Hi, im a noob in caching and i have question about how to use bind to respond to nginx cache, how do i configure a bind to listen to nginx,  i have seen some examples of bind configs but i cant figure out how to work.


----------



## SirDice (May 31, 2017)

Erm,  BIND is used for DNS name resolving, it has absolutely nothing to do with serving web content. Please explain exactly what you want to do.


----------



## Yasser (May 31, 2017)

SirDice said:


> Erm,  BIND is used for DNS name resolving, it has absolutely nothing to do with serving web content. Please explain exactly what you want to do.


I want to do a lancache server for my games on steam, but all I could find is some references to nginx with bind to make it work, I don't know if I could link the Github in here.


----------



## SirDice (May 31, 2017)

By all means, if you have a link to the document you're following, please post it.


----------



## Yasser (May 31, 2017)

SirDice said:


> By all means, if you have a link to the document you're following, please post it.


http://blog.multiplay.co.uk/2014/04/lancache-dynamically-caching-game-installs-at-lans-using-nginx/
This site is using freebsd to cache all games, but they say it needs dns resolving pointing to nginx and the only thing i found about dns resolver is bind, im trying to configure it to point to the nginx lancache but i cant figure out how.
Ps: Sorry for broken english.


----------



## SirDice (May 31, 2017)

Ah, the "trick" they're using is to set up BIND in such a way that if your computer, for example, tries to connect to cs.steampowered.com, instead of resolving it to the actual, real, internet IP address, it resolves to the IP address of your local nginx.

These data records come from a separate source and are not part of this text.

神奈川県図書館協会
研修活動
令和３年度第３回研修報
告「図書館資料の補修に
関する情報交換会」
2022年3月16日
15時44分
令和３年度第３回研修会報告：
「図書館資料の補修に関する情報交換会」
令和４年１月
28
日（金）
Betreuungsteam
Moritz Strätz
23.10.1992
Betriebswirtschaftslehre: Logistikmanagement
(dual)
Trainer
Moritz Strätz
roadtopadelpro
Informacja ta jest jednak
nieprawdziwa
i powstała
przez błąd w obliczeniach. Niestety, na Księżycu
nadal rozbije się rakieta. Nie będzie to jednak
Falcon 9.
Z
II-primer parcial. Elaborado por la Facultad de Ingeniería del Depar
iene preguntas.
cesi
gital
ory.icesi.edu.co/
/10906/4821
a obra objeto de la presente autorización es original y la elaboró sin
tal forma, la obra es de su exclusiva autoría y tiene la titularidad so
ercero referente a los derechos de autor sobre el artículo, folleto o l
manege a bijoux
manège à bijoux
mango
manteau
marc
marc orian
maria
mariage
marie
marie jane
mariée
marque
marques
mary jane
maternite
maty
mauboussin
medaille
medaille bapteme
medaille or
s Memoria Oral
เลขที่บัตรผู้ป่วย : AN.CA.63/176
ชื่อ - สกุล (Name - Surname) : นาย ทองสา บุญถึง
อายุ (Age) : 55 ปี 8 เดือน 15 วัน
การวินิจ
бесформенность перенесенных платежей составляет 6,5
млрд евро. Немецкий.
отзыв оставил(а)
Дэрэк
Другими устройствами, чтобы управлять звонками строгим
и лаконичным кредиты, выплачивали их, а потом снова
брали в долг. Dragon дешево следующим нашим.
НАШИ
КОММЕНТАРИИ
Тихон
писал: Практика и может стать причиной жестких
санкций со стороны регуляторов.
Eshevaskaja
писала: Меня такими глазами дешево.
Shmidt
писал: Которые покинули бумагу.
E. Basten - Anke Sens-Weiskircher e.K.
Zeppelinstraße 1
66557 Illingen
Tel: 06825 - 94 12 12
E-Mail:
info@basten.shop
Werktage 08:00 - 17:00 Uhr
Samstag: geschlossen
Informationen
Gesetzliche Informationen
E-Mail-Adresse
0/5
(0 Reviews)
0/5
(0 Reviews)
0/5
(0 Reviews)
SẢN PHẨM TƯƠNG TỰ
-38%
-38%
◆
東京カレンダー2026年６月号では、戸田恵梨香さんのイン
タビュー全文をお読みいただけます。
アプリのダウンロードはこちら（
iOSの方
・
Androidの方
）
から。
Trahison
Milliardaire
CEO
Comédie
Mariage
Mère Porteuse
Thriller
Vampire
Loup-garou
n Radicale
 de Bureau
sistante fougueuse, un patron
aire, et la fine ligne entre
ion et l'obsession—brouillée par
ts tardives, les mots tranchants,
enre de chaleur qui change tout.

So you're basically tricking your Steam client to connect to your nginx instance instead of the "real" address.

Instead of BIND I would suggest using dns/unbound as it's a lot easier to create those "fake" entries. BIND can be a bit of a pain to set up, especially if you've never done anything like this before.


----------



## Yasser (May 31, 2017)

SirDice said:


> Ah, the "trick" they're using is to set up BIND in such a way that if your computer, for example, tries to connect to cs.steampowered.com, instead of resolving it to the actual, real, internet IP address, it resolves to the IP address of your local nginx. So you're basically tricking your Steam client to connect to your nginx instance instead of the "real" address.
> 
> Instead of BIND I would suggest using dns/unbound as it's a lot easier to create those "fake" entries. BIND can be a bit of a pain to set up, especially if you've never done anything like this before.


Thank you very much, ill look into it.


----------